Das Erstellen von Abgasanlagen, wie Schornsteine, Abgasleitungen und Verbindungsstücke gehört zum Tätigkeitsbereich des Kachelofenbauers.

Für das Einziehen von Abgasrohren gelten folgende Grundsätze:

Die Eignung und Zulassung der einzuziehenden Rohre ist nachzuweisen (Zulassungsbescheid, Prüfzeugnis bzw. Gutachten).

Der vorhandene Schornstein muss dazu geeignet sein.
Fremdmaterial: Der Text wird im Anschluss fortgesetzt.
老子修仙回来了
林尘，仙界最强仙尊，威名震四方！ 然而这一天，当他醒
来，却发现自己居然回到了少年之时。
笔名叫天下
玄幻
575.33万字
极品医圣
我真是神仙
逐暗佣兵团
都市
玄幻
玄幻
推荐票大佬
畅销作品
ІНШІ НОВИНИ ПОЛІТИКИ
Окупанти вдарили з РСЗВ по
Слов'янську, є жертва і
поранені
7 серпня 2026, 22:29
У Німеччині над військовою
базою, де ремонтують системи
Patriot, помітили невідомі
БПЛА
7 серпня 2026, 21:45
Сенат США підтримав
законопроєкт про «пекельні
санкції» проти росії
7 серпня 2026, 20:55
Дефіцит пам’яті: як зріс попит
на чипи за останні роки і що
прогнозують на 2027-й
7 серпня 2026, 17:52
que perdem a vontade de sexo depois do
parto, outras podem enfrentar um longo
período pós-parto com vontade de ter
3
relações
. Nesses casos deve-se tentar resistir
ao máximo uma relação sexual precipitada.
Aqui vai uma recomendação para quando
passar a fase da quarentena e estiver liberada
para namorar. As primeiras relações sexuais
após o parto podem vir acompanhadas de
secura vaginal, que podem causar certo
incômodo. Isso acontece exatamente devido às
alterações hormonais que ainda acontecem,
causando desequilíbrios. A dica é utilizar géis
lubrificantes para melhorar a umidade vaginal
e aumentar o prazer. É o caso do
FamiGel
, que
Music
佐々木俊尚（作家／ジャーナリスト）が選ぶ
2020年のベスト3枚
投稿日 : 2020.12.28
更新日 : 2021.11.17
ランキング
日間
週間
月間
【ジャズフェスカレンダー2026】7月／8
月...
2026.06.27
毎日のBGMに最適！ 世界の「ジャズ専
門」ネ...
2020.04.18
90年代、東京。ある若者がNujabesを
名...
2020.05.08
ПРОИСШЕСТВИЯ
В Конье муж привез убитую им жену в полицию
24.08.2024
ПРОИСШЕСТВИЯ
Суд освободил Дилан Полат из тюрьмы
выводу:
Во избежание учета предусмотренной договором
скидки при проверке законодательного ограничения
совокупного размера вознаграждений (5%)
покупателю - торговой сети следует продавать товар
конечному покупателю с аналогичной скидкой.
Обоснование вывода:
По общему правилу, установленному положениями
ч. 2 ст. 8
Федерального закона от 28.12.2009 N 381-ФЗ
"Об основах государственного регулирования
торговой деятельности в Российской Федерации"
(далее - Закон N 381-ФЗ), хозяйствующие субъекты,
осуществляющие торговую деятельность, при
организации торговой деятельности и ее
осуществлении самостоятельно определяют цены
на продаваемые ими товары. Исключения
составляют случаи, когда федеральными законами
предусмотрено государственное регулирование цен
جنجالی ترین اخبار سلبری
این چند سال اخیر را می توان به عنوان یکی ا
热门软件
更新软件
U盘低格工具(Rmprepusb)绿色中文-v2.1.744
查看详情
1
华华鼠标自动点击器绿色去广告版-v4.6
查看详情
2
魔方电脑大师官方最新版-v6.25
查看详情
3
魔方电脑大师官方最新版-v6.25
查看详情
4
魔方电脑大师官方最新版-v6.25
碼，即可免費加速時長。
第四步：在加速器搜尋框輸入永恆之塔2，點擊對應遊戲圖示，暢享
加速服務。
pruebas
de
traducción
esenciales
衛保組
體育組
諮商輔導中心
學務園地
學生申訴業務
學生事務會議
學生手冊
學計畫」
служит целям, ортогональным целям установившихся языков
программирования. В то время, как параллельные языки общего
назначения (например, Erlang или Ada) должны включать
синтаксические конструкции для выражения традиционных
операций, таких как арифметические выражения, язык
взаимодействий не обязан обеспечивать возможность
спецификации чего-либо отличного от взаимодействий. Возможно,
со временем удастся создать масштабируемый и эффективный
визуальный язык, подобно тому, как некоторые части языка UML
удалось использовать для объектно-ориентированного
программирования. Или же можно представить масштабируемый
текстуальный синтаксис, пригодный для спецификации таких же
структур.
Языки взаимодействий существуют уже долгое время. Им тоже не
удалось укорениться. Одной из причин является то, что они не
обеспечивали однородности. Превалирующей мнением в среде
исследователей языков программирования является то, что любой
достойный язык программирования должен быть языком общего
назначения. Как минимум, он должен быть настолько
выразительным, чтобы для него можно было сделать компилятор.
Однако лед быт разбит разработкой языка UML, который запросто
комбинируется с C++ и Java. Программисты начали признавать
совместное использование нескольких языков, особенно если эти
Die Eignung ist vom zuständigen Bezirksschornsteinfegermeister festzustellen.

Der durch das Einziehen entstehende verringerte Schornsteinquerschnitt muss der Nennwärmeleistung der Feuerstätte(n) angepasst sein.

Im Zweifelsfalle ist der Nachweis zu erbringen (Berechnung nach DIN 4705).

Erst nach Rücksprache mit dem Bezirksschornsteinfegermeister darf mit der Errichtung oder Änderung der Feuerstätte begonnen werden.

Das gilt auch für das Einziehen von Abgasrohren nach Abs. 2.3.

Die Feuerungsanlage darf erst in Betrieb genommen werden, wenn eine Bescheinigung des Bezirksschornsteinfegermeisters über die Tauglichkeit der Schornsteine und über die sichere Benutzbarkeit der Feuerungsanlage vorliegt.

Probeheizen, Notheizen bei Frostgefahr ist keine Inbetriebnahme nach dieser Vereinbarung gemäß 1. BImSchV. (Dauerbetriebszustand)

Ohne Zustimmung des Bezirksschornsteinfegermeisters können Feuerstätten in Notfällen (Frostgefahr, samstags, sonntags) ausgetauscht werden, wenn nachträglich aufgrund des ?Antrages? die Zustimmung eingeholt wird.